The first consideration must lie with the version chosen for this opera with a most complex stage history to match Glück’s Orfeo or Verdi’s Don Carlo/Don Carlos. Sinopoli recorded the most complete, Paris version, Haitink the so-called ‘Dresden’ version which is some 15-20 minutes shorter. The EMI booklet, not surprisingly, praises the ‘relative economy and stylish consistency’ of the 1860 version, but there are considerable losses, not least that of the extended Venusberg Bacchanal – and I really like that extra music.

Daniel Barenboim whose version has also been reissued recently (256480207, around £18), and who shares with Haitink Waltraud Meier as Venus, offers the ‘Dresden’ version with the addition of the Paris Venusberg music. This is something of a compromise, a patchwork even, but it works and Terry Barfoot recommended this version with confidence – see review.

Georg Solti’s 1972 recording is still at nearly full price, recently reissued in 24-bit digitisation (470 8102, around £31). He employs the Paris version, has a strong team of soloists, including René Kollo (Tannhäuser), Christa Ludwig (Venus) and Helga Dernesch (Elisabeth) and the recording still sounds very well. The mp3 download of this version from Passionato.com, normally £17.99, was reduced to £13.49 at the time of writing.

You might wish to supplement the Haitink reissue with Solti’s energetic 1961 account of the Overture and Venusberg music on Decca Originals 475 8502 (around £8.50 or download from Passionato.com). This also contains Solti’s surprisingly sensuous account of the Siegfried Idyll plus the Rienzi and Flying Dutchman Overtures. The 2-CD Double Decca which previously included these is apparently deleted, though still available as a download. This is not to be confused with the Decca/Eloquence reissue of a mixed batch of Solti recordings with Zubin Mehta and Edo de Waart, the latter contributing the Tannhäuser excerpts on a 2-CD set which Tim Perry made Recording of the Month – see review. (442 8283, currently out of stock at Buywell, the main suppliers, at the time of writing, though due to be available again soon).

Haitink takes the Overture at a broad tempo, as does Solti in both 1961 and 1972. In fact, Solti 1961 takes a little longer than Haitink, yet the effect is of greater drive and power and the ADD recording (John Culshaw) still has plenty of impact. By 1972 Solti had shaved a few minutes off the combined Overture and Venusberg music – from 27:21 overall to 21:39 – but the excitement is there in plenty in both versions. By comparison Haitink is more refined, but I’d swap that refinement any day for the power of either Solti version.

DIRECTIONS:
• a. Write out the chart entries below line for line, leaving out the picture marks.
• b. Extend the review of Tannhäuser recordings above, picking up after its last sentence.

DATASET ENTRIES:
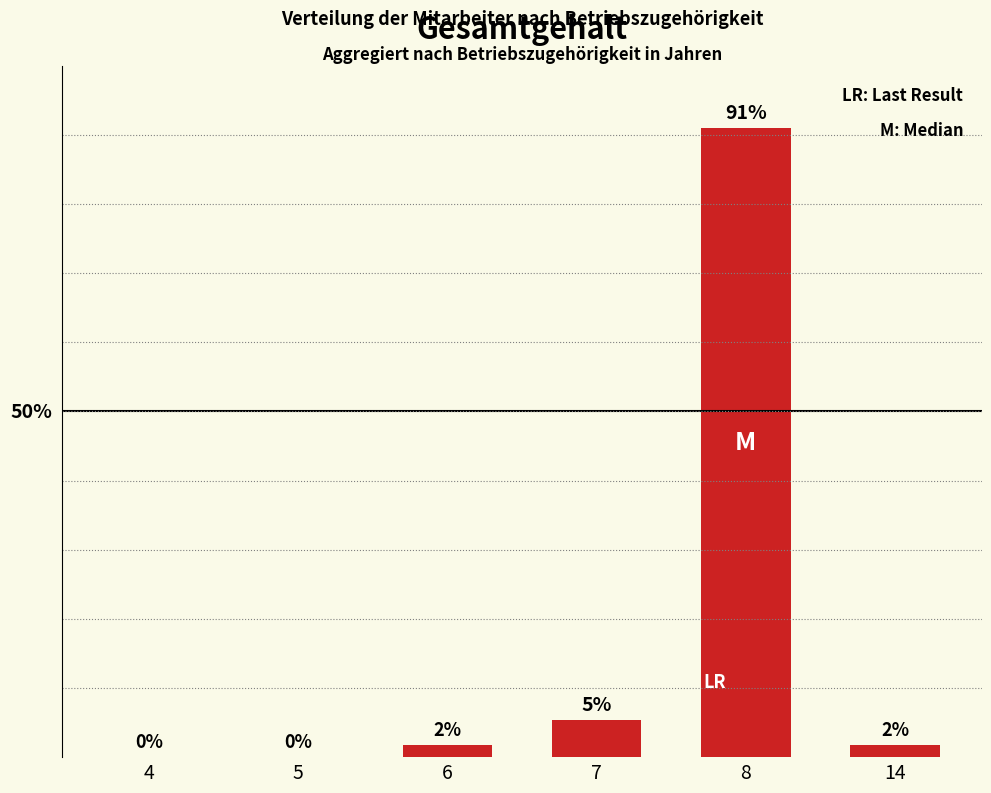

Are the bars horizontal?

No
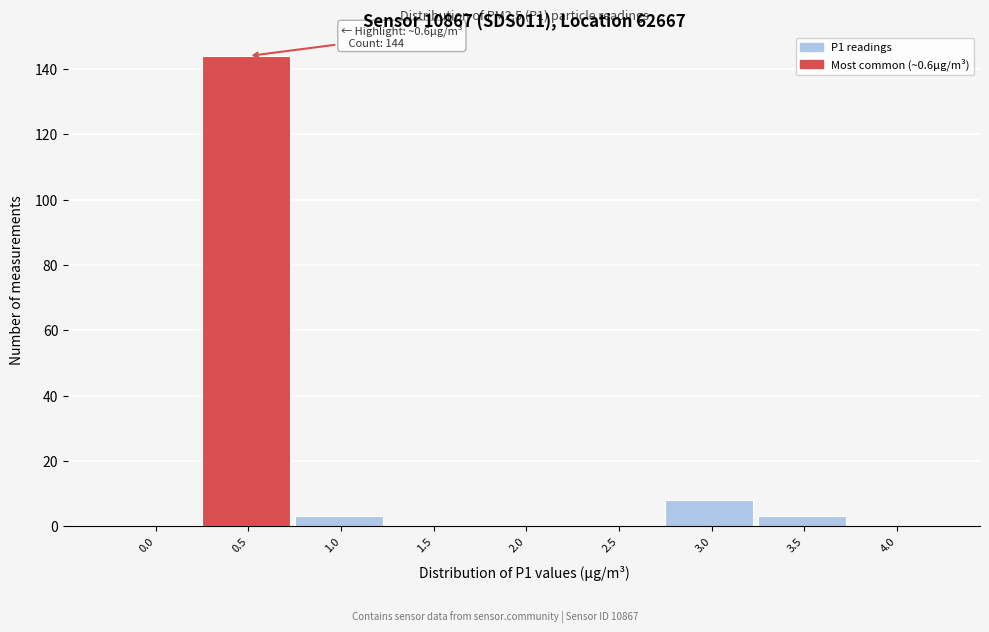

Reading left to right, extract all data points from this chart.

0.0=0	0.5=144	1.0=3	1.5=0	2.0=0	2.5=0	3.0=8	3.5=3	4.0=0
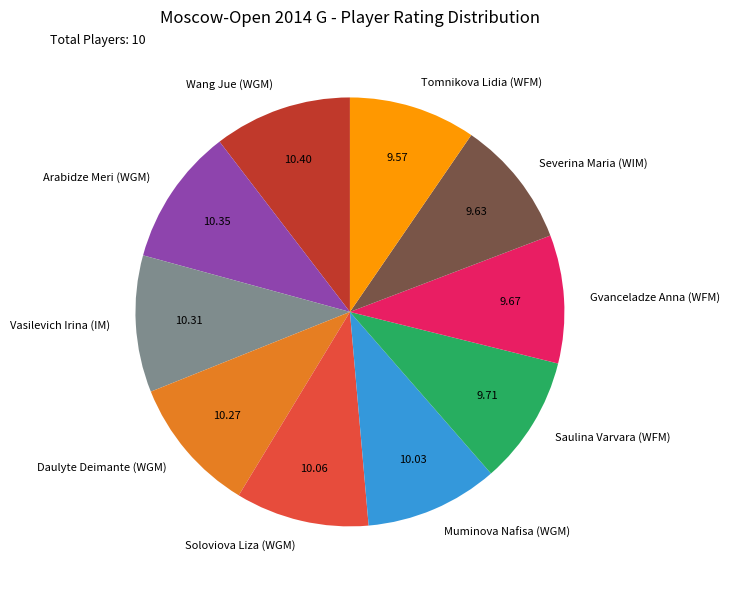

Is the sum of Arabidze Meri (WGM) and Saulina Varvara (WFM) greater than half?

No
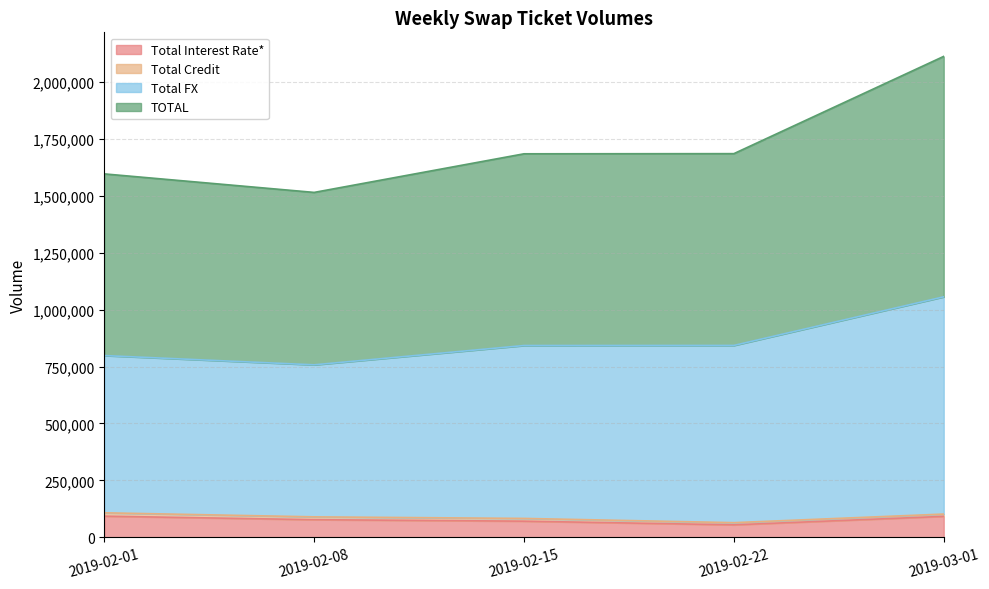

At how many categories does at least one series exceed 1535470?

4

EXPECTED OUTPUTS:
• a.
Are the bars horizontal?

No

Reading left to right, extract all data points from this chart.

0.0=0	0.5=144	1.0=3	1.5=0	2.0=0	2.5=0	3.0=8	3.5=3	4.0=0

Is the sum of Arabidze Meri (WGM) and Saulina Varvara (WFM) greater than half?

No

At how many categories does at least one series exceed 1535470?

4

• b.
Sinopoli also begins at a broad tempo. Though his overall timing is faster than either Solti 1961 or Haitink, he never sounds rushed; his version combines Haitink’s precision with the drama of Solti. There’s some really soft and delicate playing at times, too. His Venusberg is a little faster than Solti 1961 – his overall timing for these two tracks is very similar to Solti 1972, where the two are combined on one track – but he makes an equally strong case for the inclusion of this music. If anything his bacchanal is a little more wild and stormy than Solti’s.

Plácido Domingo’s Tannhäuser is both the glory and the weakness of the Sinopoli recording. Though René Kollo (Solti) and Klaus König (Haitink) could never be accused of letting down their sides vocally, and both leave Domingo far behind when it comes to German pronunciation, I willingly overlook the diction on this occasion. König has been regarded in some quarters as a little too heavy for the part; certainly he seems so by comparison with Domingo, but it’s the usual case of the outstanding placing the very good in the shade.

All three Elisabeths are very good, though each brings something different to the role. Taking Dich, teure Halle as the test-piece, Cheryl Studer is potentially stretched by Sinopoli’s slow tempo – half a minute longer than either Haitink or Solti – but this doesn’t seem to cause any problems for her. Her singing of the role is often seen as the ideal compromise between Lucia Popp’s ecstatic voice (Haitink) and Helga Dernesch’s Wagnerian credentials (Solti), a judgement with which I’m not going to argue, but I could happily live with any one of the three.

I was less impressed by Waltraud Meier’s Venus, finding her less of a temptress than I had expected in the light of Terry Barfoot’s review of her later appearance on the Barenboim set. Agnes Baltsa (Sinopoli) is preferable, though she takes a little time to warm to the part; neither quite effaces memories of Christa Ludwig (Solti) or Grace Bumbry (Sawallisch, Philips, download only from amazon.co.uk, or highlights from passionato.com).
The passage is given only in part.